Posted Jan 28, 2013 17:13 UTC (Mon) by malor (subscriber, #2973)
You're characterizing this as a 'power play', but I don't see how he would particularly benefit. Config files aren't that big a deal. As long as they're still flat text files, and not some weird binary format like the Windows Registry, then it's usually pretty easy to adapt tools to read and generate a little different format.
It just doesn't seem to me that config files are worth getting het up about. As long as they're flat files, they're easy to translate and move around. Yeah, it might be a little more work, but if you're on a really oddball distro with a strange format for configuration, well, that's the price you'll have to pay if you want to run systemd. Maybe it's worth it to you, maybe it isn't, but it doesn't appear likely that any other software is going to stop working if you don't have it.
At least at present, the only benefit I see to Lennart in dropping minority config files is saving work, and I don't particularly begrudge him that.
As a thought experiment, if every Linux distro, everywhere, switches to systemd format for configuration files, do we really lose anything? Does it actually matter, or is it just resistance to change? Perhaps a feeling of losing a competition?
tl;dr version: I don't see any reason for a big emotional investment in config files. Am I missing something?
Posted Jan 28, 2013 17:44 UTC (Mon) by sorpigal (subscriber, #36106)
The same argument can be made from other distro viewpoints regarding /etc/syscofnig/, I imagine, but I know Debian and used it for my example.
Some of the emotional reaction comes, I think, from a feeling of being put upon by a heavy handed outsider. Who is Lennart (or what is systemd, if you prefer to say it that way) to come in to my distro and declare that my distro's config files are "old" and in need of replacement when I and my cohorts carefully chose a good way of solving the problem that has now been working for years?
"You are nonstandard, you will be assimilated. Your technological distinctiveness will be added to our own." --systemd, addressing udev, cron, initd, Debian, Suse, etc.

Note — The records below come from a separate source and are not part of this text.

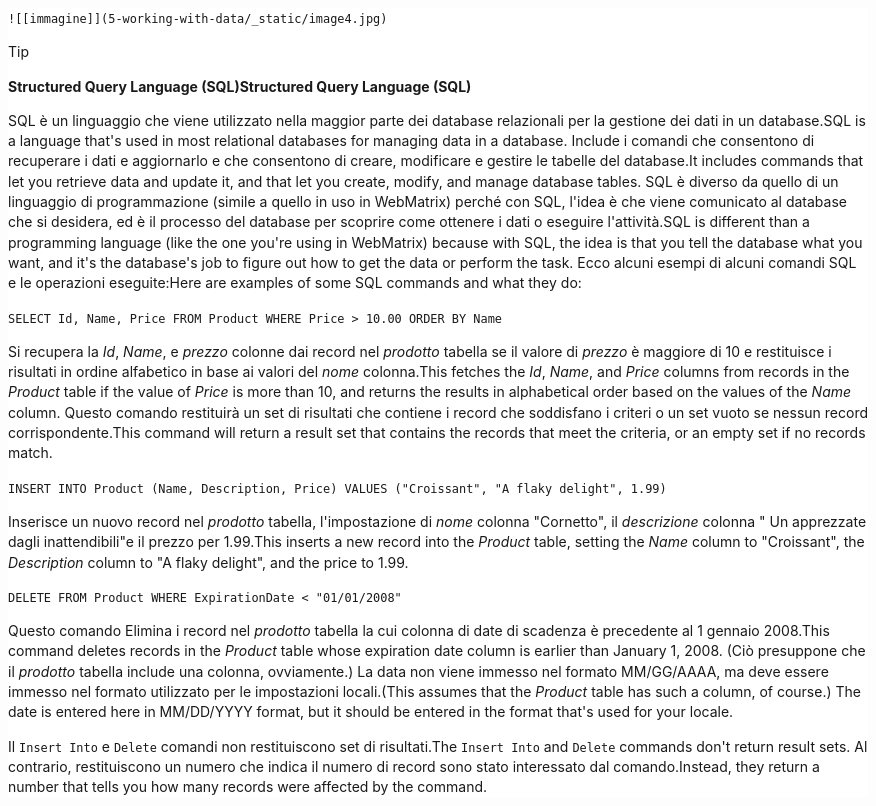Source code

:     ![[immagine]](5-working-with-data/_static/image4.jpg)

> [!TIP] 
> 
> <span data-ttu-id="8cdb1-245">**Structured Query Language (SQL)**</span><span class="sxs-lookup"><span data-stu-id="8cdb1-245">**Structured Query Language (SQL)**</span></span>
> 
> <span data-ttu-id="8cdb1-246">SQL è un linguaggio che viene utilizzato nella maggior parte dei database relazionali per la gestione dei dati in un database.</span><span class="sxs-lookup"><span data-stu-id="8cdb1-246">SQL is a language that's used in most relational databases for managing data in a database.</span></span> <span data-ttu-id="8cdb1-247">Include i comandi che consentono di recuperare i dati e aggiornarlo e che consentono di creare, modificare e gestire le tabelle del database.</span><span class="sxs-lookup"><span data-stu-id="8cdb1-247">It includes commands that let you retrieve data and update it, and that let you create, modify, and manage database tables.</span></span> <span data-ttu-id="8cdb1-248">SQL è diverso da quello di un linguaggio di programmazione (simile a quello in uso in WebMatrix) perché con SQL, l'idea è che viene comunicato al database che si desidera, ed è il processo del database per scoprire come ottenere i dati o eseguire l'attività.</span><span class="sxs-lookup"><span data-stu-id="8cdb1-248">SQL is different than a programming language (like the one you're using in WebMatrix) because with SQL, the idea is that you tell the database what you want, and it's the database's job to figure out how to get the data or perform the task.</span></span> <span data-ttu-id="8cdb1-249">Ecco alcuni esempi di alcuni comandi SQL e le operazioni eseguite:</span><span class="sxs-lookup"><span data-stu-id="8cdb1-249">Here are examples of some SQL commands and what they do:</span></span>
> 
> `SELECT Id, Name, Price FROM Product WHERE Price > 10.00 ORDER BY Name`
> 
> <span data-ttu-id="8cdb1-250">Si recupera la *Id*, *Name*, e *prezzo* colonne dai record nel *prodotto* tabella se il valore di *prezzo* è maggiore di 10 e restituisce i risultati in ordine alfabetico in base ai valori del *nome* colonna.</span><span class="sxs-lookup"><span data-stu-id="8cdb1-250">This fetches the *Id*, *Name*, and *Price* columns from records in the *Product* table if the value of *Price* is more than 10, and returns the results in alphabetical order based on the values of the *Name* column.</span></span> <span data-ttu-id="8cdb1-251">Questo comando restituirà un set di risultati che contiene i record che soddisfano i criteri o un set vuoto se nessun record corrispondente.</span><span class="sxs-lookup"><span data-stu-id="8cdb1-251">This command will return a result set that contains the records that meet the criteria, or an empty set if no records match.</span></span>
> 
> `INSERT INTO Product (Name, Description, Price) VALUES ("Croissant", "A flaky delight", 1.99)`
> 
> <span data-ttu-id="8cdb1-252">Inserisce un nuovo record nel *prodotto* tabella, l'impostazione di *nome* colonna &quot;Cornetto&quot;, il *descrizione* colonna &quot; Un apprezzate dagli inattendibili&quot;e il prezzo per 1.99.</span><span class="sxs-lookup"><span data-stu-id="8cdb1-252">This inserts a new record into the *Product* table, setting the *Name* column to &quot;Croissant&quot;, the *Description* column to &quot;A flaky delight&quot;, and the price to 1.99.</span></span>
> 
> `DELETE FROM Product WHERE ExpirationDate < "01/01/2008"`
> 
> <span data-ttu-id="8cdb1-253">Questo comando Elimina i record nel *prodotto* tabella la cui colonna di date di scadenza è precedente al 1 gennaio 2008.</span><span class="sxs-lookup"><span data-stu-id="8cdb1-253">This command deletes records in the *Product* table whose expiration date column is earlier than January 1, 2008.</span></span> <span data-ttu-id="8cdb1-254">(Ciò presuppone che il *prodotto* tabella include una colonna, ovviamente.) La data non viene immesso nel formato MM/GG/AAAA, ma deve essere immesso nel formato utilizzato per le impostazioni locali.</span><span class="sxs-lookup"><span data-stu-id="8cdb1-254">(This assumes that the *Product* table has such a column, of course.) The date is entered here in MM/DD/YYYY format, but it should be entered in the format that's used for your locale.</span></span>
> 
> <span data-ttu-id="8cdb1-255">Il `Insert Into` e `Delete` comandi non restituiscono set di risultati.</span><span class="sxs-lookup"><span data-stu-id="8cdb1-255">The `Insert Into` and `Delete` commands don't return result sets.</span></span> <span data-ttu-id="8cdb1-256">Al contrario, restituiscono un numero che indica il numero di record sono stato interessato dal comando.</span><span class="sxs-lookup"><span data-stu-id="8cdb1-256">Instead, they return a number that tells you how many records were affected by the command.</span></span>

Posted Jan 28, 2013 18:07 UTC (Mon) by malor (subscriber, #2973)
That said, I don't think putting locale.conf in /etc is that big a deal. There's plenty of other system-wide conf files in there; there's never been a full transition. The timezone file is in /etc, as an example, and I'd call that almost exactly identical in scope. I see no logical reason for timezone to be in /etc, with locale in /etc/default, but that's how it presently is. It seems likely to be backward compatibility driving that choice, rather than technical merit or logical consistency.
Like all other flavors of Unix, Debian is sloppy about where it puts configuration.... look at all the crap under /var/run, as an example. As much as I like it, and as much as I use it, I don't think we should try to paint it as the shining city on the hill. It's actually quite messy.
In this particular case, I guess I'd just sort of shrug and use symlinks. We can either stick them in default and link to them from /etc, or the other way around. I don't see it as being that big a deal.
Yeah, maybe it's a little rude on Poettering's part, but meh, not worth worrying about that much. Adding one more tiny inconsistency to a distro that already has so many doesn't strike me as a major aesthetic affront. You can argue that we'll never get to the hill if we keep moving away from it, but I don't think a symlink is really moving away.
That said, it seems a little silly for Poettering to refuse a patch to look in one more directory.